The goal of this issue is to discuss and list the next big steps to improve Batsim and have a proper 3.0 version.
In progress: postpone for 4.0?
Make supported features possible with the same Batsim/SimGrid version.
- The energy model has trouble with parallel tasks in upstream SimGrid, we should implement a better model (should take 1 afternoon).
- Dynamic job kills are broken in corner cases probably due to a SimGrid bug
- OBFH prevented the use of energy platform and dynamic submissions at the same time. Investigation required to know the current status of this bug, as it probably came from SimGrid.
Build upon upstream SimGrid, not our aging fork.
This prevents us from using recent fixes and improvements, and getting help on our old version will be harder and harder. Done. Current master uses a recent SimGrid described there.
Use S4U, not MSG.
MSG is deprecated and adds a C layer between two C++ layers, which makes memory management and debugging more complex. Partly done. Some work is required in SimGrid to completely remove MSG (notably about killing parallel tasks).
Remove ambiguities in the protocol and the input files.
Such ambiguities are very dangerous for persistence, as resource management policies are free to interpret these ambiguities how they want and can quickly become incomparable.
More details below on the ambiguities.
Unify CLI and configuration file.
Some important options (that defines the decision space) are split between the two interfaces...
Simplify life for external tools.
One currently needs to parse the Batsim command, logs or output files to get information about a simulation instance.
Allowing to retrieve such information directly from the Batsim CLI would be much better.
A first problem is that the definition of the decision space is vague. Many parameters change the decision space:
- From CLI:
- From the configuration file: Whether and how dynamic submissions are allowed
A decision process should know what it is allowed to do, so that he can either adapt its behavior to the decision space or tell he does not know how to handle it.
An external program should be able to determine the decision space of an instance, so determining whether instances are comparable is possible.
Batsim currently stops the simulation when the decision process takes an invalid decision. However, losing this security is very easy as compiling without assertions will disable all checks...
Finding an unambiguous and clear way to express the decision space would be interesting.
Batsim currently only supports rigid jobs.

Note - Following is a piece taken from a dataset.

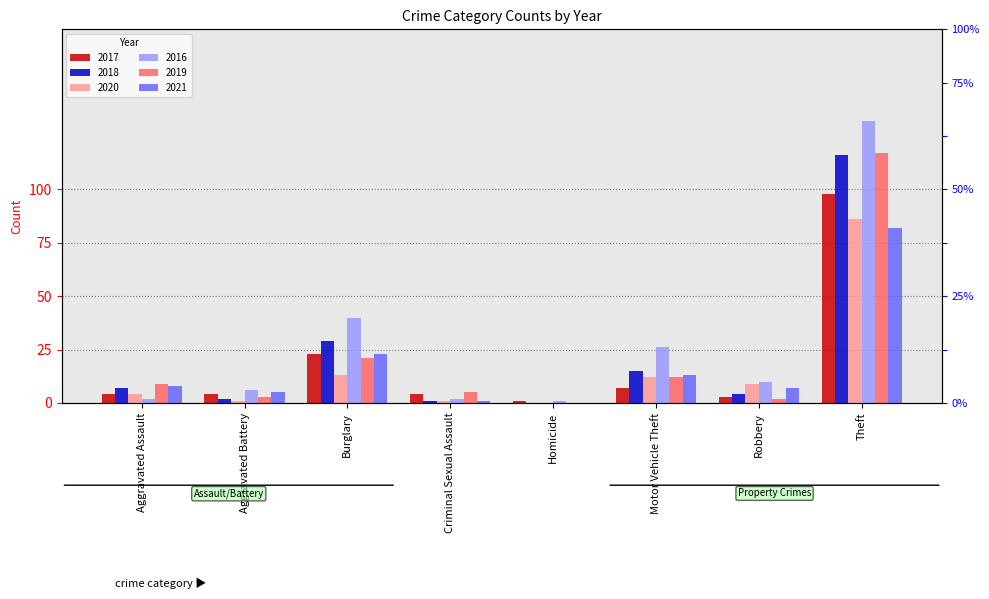

Which series has the largest total across all categories?

2016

Rigid jobs define a number of required resources n, and can only be executed on allocations composed of n resources.
Some hacks are currently possible to have moldable and evolving jobs.

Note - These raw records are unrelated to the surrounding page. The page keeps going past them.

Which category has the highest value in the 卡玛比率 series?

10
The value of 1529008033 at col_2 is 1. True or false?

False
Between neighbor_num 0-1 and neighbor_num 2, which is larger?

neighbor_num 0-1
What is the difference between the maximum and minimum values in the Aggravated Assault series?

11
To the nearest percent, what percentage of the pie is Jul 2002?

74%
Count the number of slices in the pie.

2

Supporting non-rigid jobs in an unambiguous and clearly-defined way would be much better for persistence and connection with existing (production) tools.
What is a resource?
Resources are currently undefined. Depending on the context:
- One may see a SimGrid host as a (computational) resource
- (One may see a core of a SimGrid host as a (computational) resource)
- One may see an executor (distinct thread of execution, MPI rank...) as a resource. This seems wrong!

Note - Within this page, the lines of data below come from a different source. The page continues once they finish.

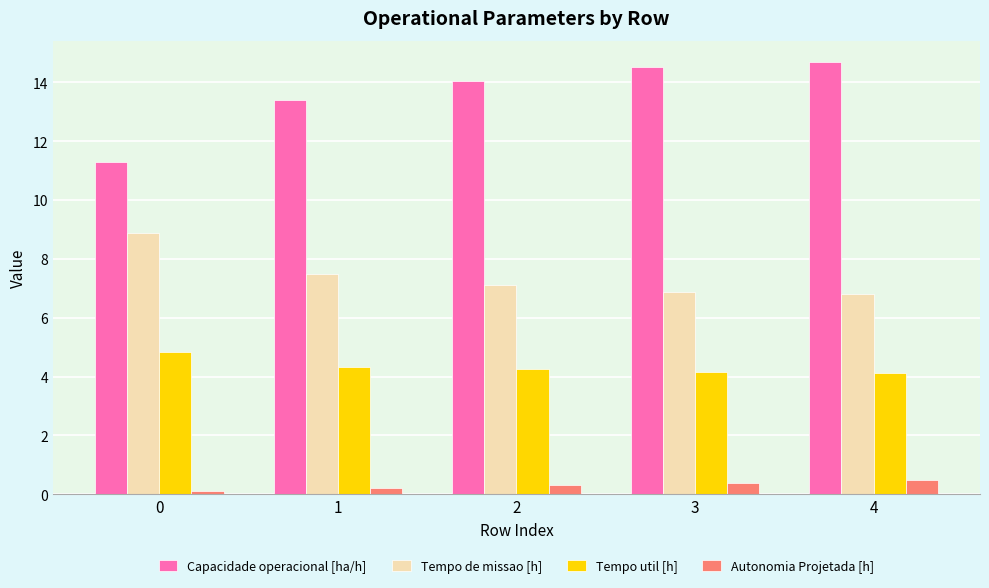

Does the chart contain stacked bars?

No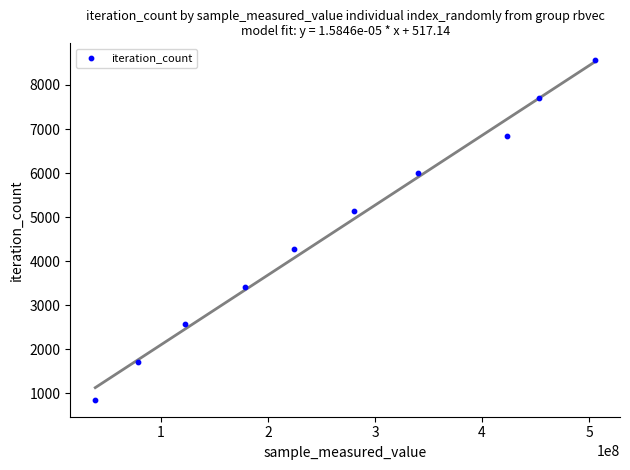

What is the range of Y values (max minus min)?

7704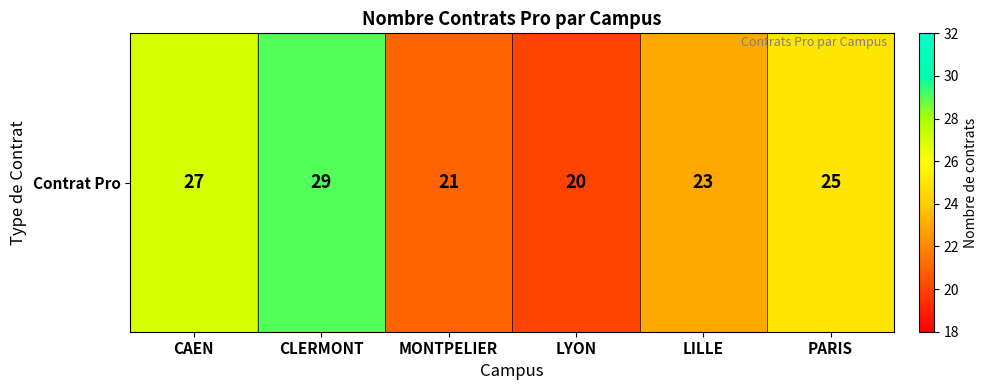

List the labels in order of value, largest first.

CLERMONT, CAEN, PARIS, LILLE, MONTPELIER, LYON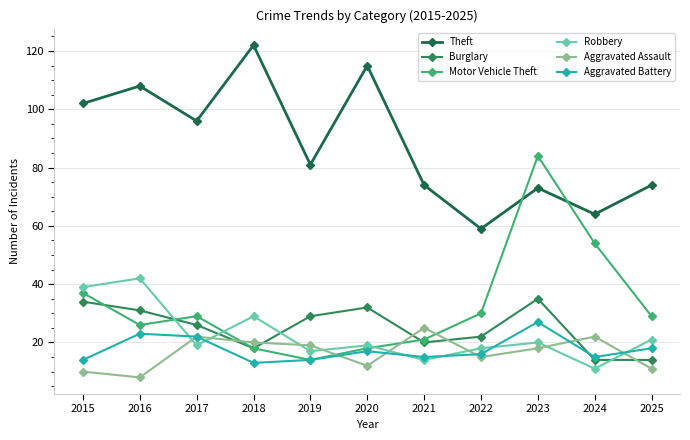

What is the average value of the Burglary series?

25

Currently, some events must concern hosts (SET_RESOURCE_STATE). Other may concern hosts, cores or executors (EXECUTE_JOB).
What is a job?
Job requests are not specified nor documented.
I think that the job request should be unambiguous at the job-definition level
(currently, a JSON object in a workload file or submitted dynamically).
This would allow workloads to have a fully-defined behavior (regardless of the resource manager used, regardless of the underlying simulation profile).
What does the "number of resources" mean?
- Is this number required?
Should the decision process give an allocation of this size exactly?
- Is this number required at least?
Should the decision process give an allocation of size greater than or equal to this size?
- Is this number just an indication?
Should the decision process be allowed to give an allocation of any size?
The wall-time is now optional. As jobs now have a return value, what they should return when reaching wall-time is not defined.
Other things to discuss
Take a look at every issues in the gitlab.inria and github.